Among the entries below, find the line with "right back paw: (165, 299)", then quote it and each following line up to and including the line with "left knee: (362, 624)", and nothing else.

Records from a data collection
-*-*-
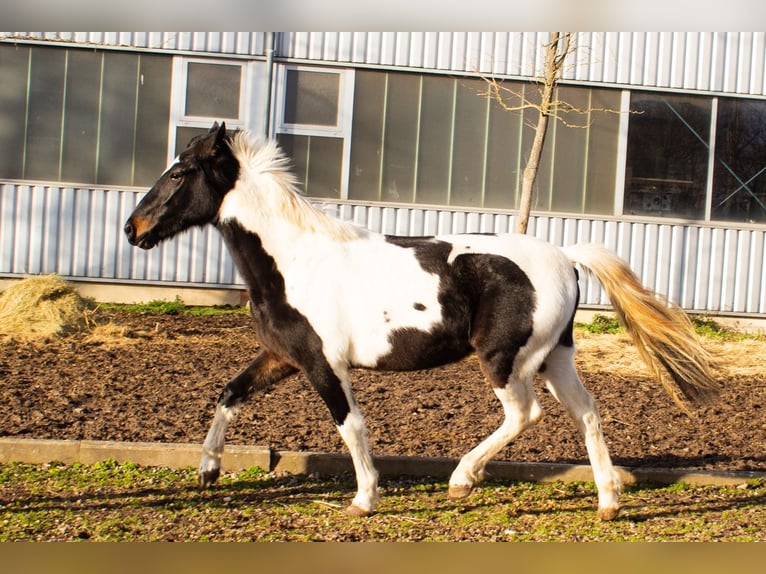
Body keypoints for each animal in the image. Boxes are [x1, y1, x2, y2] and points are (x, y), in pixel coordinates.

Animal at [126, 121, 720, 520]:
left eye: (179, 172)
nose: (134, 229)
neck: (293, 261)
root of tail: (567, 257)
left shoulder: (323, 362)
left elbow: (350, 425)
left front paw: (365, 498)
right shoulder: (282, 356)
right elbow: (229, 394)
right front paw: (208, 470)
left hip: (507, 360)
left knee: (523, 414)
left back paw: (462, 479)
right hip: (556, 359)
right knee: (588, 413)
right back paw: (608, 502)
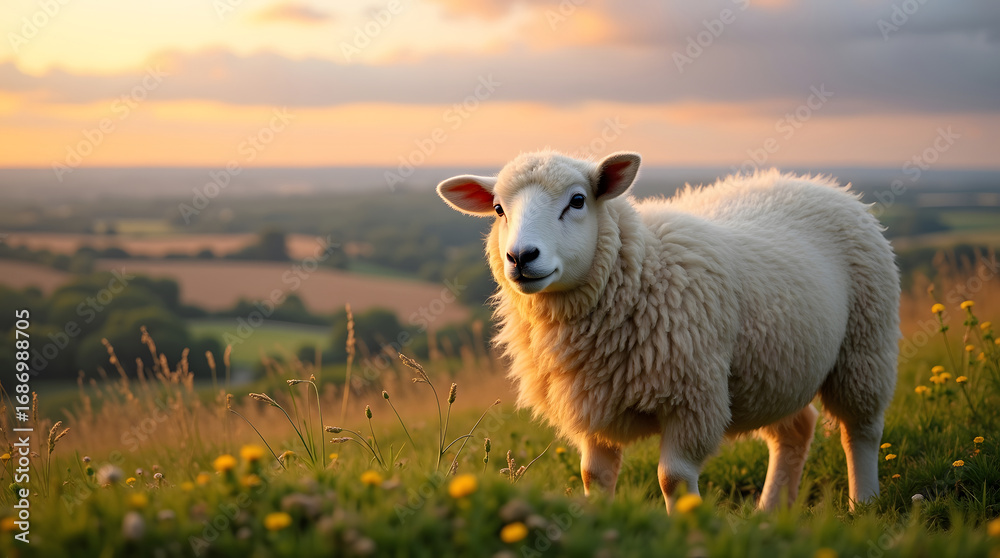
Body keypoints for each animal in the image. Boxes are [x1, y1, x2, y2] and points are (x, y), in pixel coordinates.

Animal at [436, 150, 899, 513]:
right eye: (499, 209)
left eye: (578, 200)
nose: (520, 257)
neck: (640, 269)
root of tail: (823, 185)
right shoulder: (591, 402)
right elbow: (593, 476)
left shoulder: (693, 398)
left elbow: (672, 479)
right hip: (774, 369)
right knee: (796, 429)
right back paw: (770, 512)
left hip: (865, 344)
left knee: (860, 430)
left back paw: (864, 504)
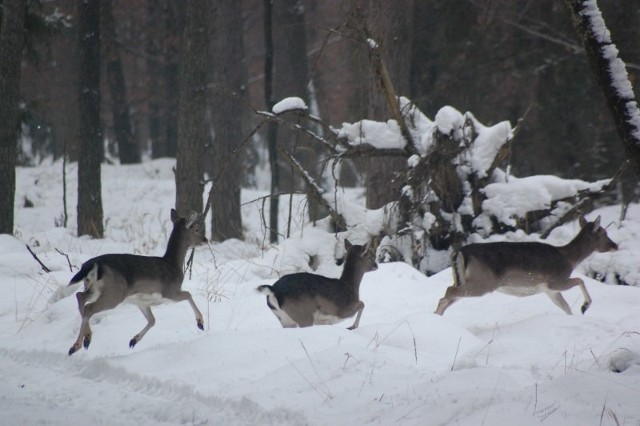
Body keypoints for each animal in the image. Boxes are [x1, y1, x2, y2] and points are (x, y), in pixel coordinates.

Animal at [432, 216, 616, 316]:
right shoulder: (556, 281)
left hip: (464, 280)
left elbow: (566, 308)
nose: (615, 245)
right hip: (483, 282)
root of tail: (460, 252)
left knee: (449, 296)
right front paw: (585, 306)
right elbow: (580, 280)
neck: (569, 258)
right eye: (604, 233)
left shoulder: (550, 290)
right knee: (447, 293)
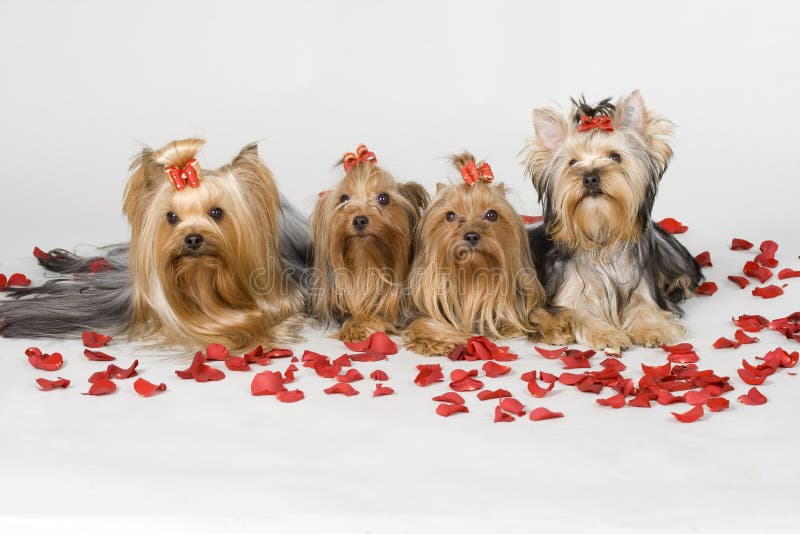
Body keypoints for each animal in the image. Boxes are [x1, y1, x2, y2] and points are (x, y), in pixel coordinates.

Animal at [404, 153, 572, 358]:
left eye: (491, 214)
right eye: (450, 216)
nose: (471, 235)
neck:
-*-*-
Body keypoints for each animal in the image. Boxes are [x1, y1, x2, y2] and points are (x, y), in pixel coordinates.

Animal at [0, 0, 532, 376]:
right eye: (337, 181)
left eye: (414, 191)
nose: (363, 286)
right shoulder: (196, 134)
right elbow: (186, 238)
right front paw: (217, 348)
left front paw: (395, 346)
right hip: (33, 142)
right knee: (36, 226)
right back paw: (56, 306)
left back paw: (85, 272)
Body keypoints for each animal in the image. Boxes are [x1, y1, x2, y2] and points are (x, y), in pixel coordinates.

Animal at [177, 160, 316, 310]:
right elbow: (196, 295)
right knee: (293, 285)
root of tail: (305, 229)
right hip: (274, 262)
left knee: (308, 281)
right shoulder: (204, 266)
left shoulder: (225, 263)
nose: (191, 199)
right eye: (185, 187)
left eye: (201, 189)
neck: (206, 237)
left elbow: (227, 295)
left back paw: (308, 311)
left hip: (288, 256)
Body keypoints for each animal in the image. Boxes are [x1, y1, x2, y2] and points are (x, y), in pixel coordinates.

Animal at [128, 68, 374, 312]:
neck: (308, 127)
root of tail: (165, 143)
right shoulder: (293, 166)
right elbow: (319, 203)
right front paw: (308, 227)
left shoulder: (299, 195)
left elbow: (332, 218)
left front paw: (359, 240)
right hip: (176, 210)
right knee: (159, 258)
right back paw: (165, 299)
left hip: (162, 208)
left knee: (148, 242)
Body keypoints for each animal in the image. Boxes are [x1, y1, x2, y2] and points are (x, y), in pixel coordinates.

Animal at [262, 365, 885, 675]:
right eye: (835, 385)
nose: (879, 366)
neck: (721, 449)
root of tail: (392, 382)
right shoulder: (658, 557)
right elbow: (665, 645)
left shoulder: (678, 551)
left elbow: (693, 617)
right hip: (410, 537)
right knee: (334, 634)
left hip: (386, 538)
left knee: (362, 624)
-*-*-
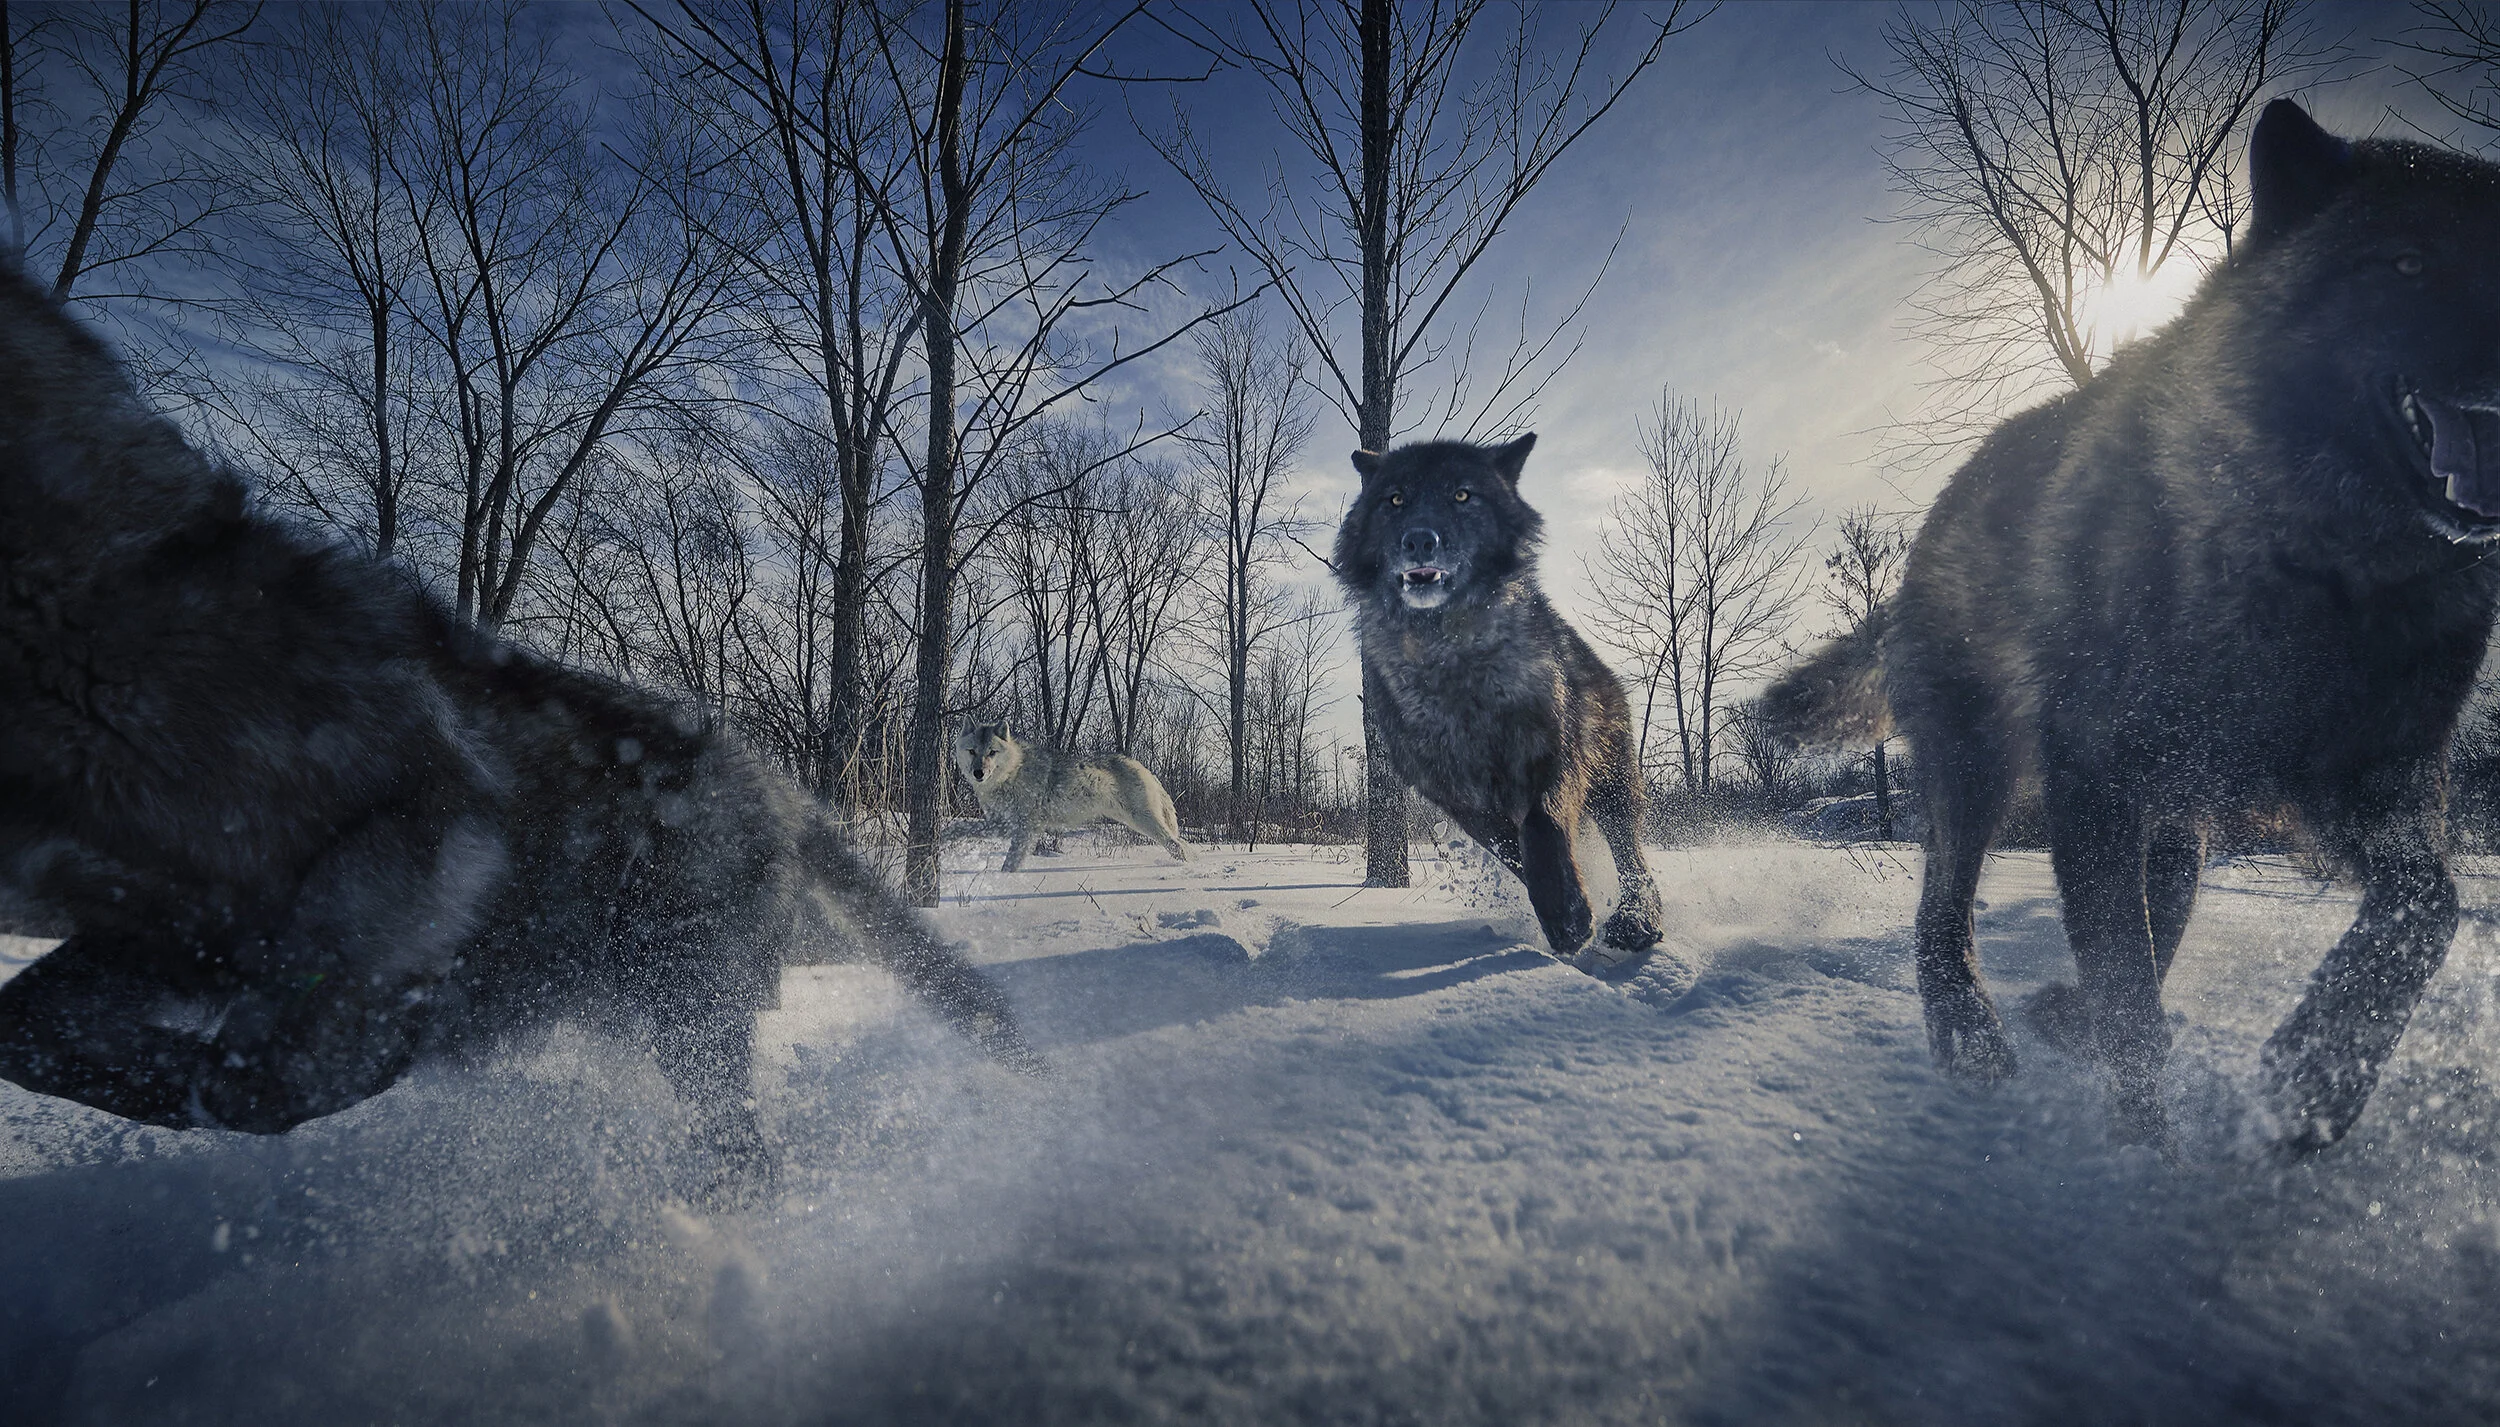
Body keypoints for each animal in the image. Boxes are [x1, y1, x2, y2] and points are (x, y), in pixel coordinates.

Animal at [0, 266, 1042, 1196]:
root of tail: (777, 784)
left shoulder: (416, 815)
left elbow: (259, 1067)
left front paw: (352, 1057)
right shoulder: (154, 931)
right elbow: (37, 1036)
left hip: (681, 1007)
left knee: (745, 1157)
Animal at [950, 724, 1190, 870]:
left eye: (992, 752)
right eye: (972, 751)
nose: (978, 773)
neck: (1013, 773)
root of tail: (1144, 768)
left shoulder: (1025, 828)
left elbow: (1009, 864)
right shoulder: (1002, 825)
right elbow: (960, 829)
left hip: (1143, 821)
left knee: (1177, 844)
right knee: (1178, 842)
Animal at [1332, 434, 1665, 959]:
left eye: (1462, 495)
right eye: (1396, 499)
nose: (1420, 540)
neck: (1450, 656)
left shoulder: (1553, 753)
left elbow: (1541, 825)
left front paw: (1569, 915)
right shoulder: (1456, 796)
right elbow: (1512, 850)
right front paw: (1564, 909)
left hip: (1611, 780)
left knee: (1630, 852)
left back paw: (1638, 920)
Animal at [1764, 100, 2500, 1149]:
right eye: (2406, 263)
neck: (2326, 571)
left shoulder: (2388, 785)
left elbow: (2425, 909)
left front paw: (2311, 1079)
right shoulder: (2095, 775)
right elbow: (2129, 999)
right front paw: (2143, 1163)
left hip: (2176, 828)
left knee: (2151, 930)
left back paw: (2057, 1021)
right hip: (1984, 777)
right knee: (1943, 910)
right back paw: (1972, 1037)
-*-*-
■ **Reply**
right back paw: (165, 299)
left hip: (162, 208)
left knee: (148, 242)
Body keypoints for each animal in the image. Boxes are [x1, y1, x2, y2] and points are (x, y), in pixel coordinates.

Animal at [262, 365, 885, 675]:
right eye: (835, 385)
nose: (879, 366)
neck: (721, 449)
root of tail: (392, 382)
right shoulder: (658, 557)
right elbow: (665, 645)
left shoulder: (678, 551)
left elbow: (693, 617)
right hip: (410, 537)
right knee: (334, 634)
left hip: (386, 538)
left knee: (362, 624)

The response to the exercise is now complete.